--- Tasks to carry out ---
[a] In two sentences, what does the excerpt on Central Maine Healthcare staffing report?
[b] Answer these questions from the excerpt on Central Maine Healthcare staffing:
(i) Why, according to Tupponce, has the system struggled a bit to hire new doctors this year?
(ii) What does Tupponce deny?
(iii) When did Central Maine Healthcare start its automated system to confirm patient appointments?
[c] Can you restate word for word the part of the excerpt on Central Maine Healthcare staffing that opens with the words containing "He said the" and closes with "authorizations and referrals."?

Document extract Block Start

Tupponce said the system has struggled a bit to hire new doctors this year because some of its own recruiters left. Central Maine Healthcare hired outside recruiters to help solve the problem.
“That’s been what’s been such a good thing to see — all the great physicians, we’re getting more and more of them. But it feels harder because we lost some of those (internal) recruiters,” he said. “Now it’s starting to turn.”
Tupponce denied there have been cuts in support staff. He said, however, that the system has struggled to find people to fill positions. To address that, Central Maine Healthcare has contracted with recruiters to help fill jobs and has more clearly laid a path for career advancement to help entice new hires.
“I will tell you, I’m not lying to you, that it has improved over the course of the year as far as our ability to recruit and retain those support staff,” he said.
He said the system has also shifted some responsibilities, freeing up people to “work at the top of their license.” That means, for example, nurses can focus more on patients rather than spending all day on the phone dealing with prior authorizations and referrals.
“That’s better for the practice, better for the patients and more fulfilling for the nurses,” Tupponce said.
As part of that, he said, Central Maine Healthcare this summer started an automated call, text and email system to confirm patient appointments.

Document extract Block End
Data extracts Block Start

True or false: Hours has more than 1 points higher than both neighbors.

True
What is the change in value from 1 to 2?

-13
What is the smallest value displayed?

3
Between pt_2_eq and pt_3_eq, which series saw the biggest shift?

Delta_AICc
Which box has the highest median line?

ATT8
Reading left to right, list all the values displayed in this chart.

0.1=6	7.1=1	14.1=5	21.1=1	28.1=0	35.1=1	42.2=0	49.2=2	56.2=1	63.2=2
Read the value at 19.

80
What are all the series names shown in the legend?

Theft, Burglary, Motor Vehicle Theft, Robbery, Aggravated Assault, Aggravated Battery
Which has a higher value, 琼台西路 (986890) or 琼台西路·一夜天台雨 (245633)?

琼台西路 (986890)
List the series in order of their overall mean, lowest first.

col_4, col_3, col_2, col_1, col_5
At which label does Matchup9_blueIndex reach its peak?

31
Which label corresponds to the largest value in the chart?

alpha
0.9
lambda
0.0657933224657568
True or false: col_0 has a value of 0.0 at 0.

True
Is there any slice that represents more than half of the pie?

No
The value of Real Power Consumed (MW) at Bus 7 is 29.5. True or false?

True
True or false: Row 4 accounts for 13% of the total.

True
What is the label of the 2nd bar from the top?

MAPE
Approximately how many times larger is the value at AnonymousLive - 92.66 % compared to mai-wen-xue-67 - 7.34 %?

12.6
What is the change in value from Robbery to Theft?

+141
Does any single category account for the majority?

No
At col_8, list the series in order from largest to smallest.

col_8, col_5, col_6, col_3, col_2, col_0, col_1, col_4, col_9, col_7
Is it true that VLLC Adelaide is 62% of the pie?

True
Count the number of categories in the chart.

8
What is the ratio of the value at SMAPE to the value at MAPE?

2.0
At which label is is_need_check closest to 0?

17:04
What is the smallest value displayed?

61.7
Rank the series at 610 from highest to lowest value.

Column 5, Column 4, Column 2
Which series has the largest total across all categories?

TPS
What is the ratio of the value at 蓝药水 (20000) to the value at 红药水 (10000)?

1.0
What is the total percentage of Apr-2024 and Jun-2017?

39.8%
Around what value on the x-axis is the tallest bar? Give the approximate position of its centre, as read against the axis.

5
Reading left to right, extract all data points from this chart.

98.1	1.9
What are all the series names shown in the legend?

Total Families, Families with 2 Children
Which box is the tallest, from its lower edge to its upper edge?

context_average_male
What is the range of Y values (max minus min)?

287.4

Data extracts Block End

--- Answers to the tasks ---
[a] Central Maine Healthcare has struggled this year to hire doctors and fill support positions, partly because some of its own recruiters left, so it has used outside recruiters and more clearly laid out a path for career advancement. Tupponce says recruitment and retention have improved over the year, and the system has shifted responsibilities so nurses can focus more on patients and started an automated call, text and email system to confirm appointments.

[b]
(i) Some of its own recruiters left.
(ii) That there have been cuts in support staff.
(iii) This summer.

[c]
He said the system has also shifted some responsibilities, freeing up people to “work at the top of their license.” That means, for example, nurses can focus more on patients rather than spending all day on the phone dealing with prior authorizations and referrals.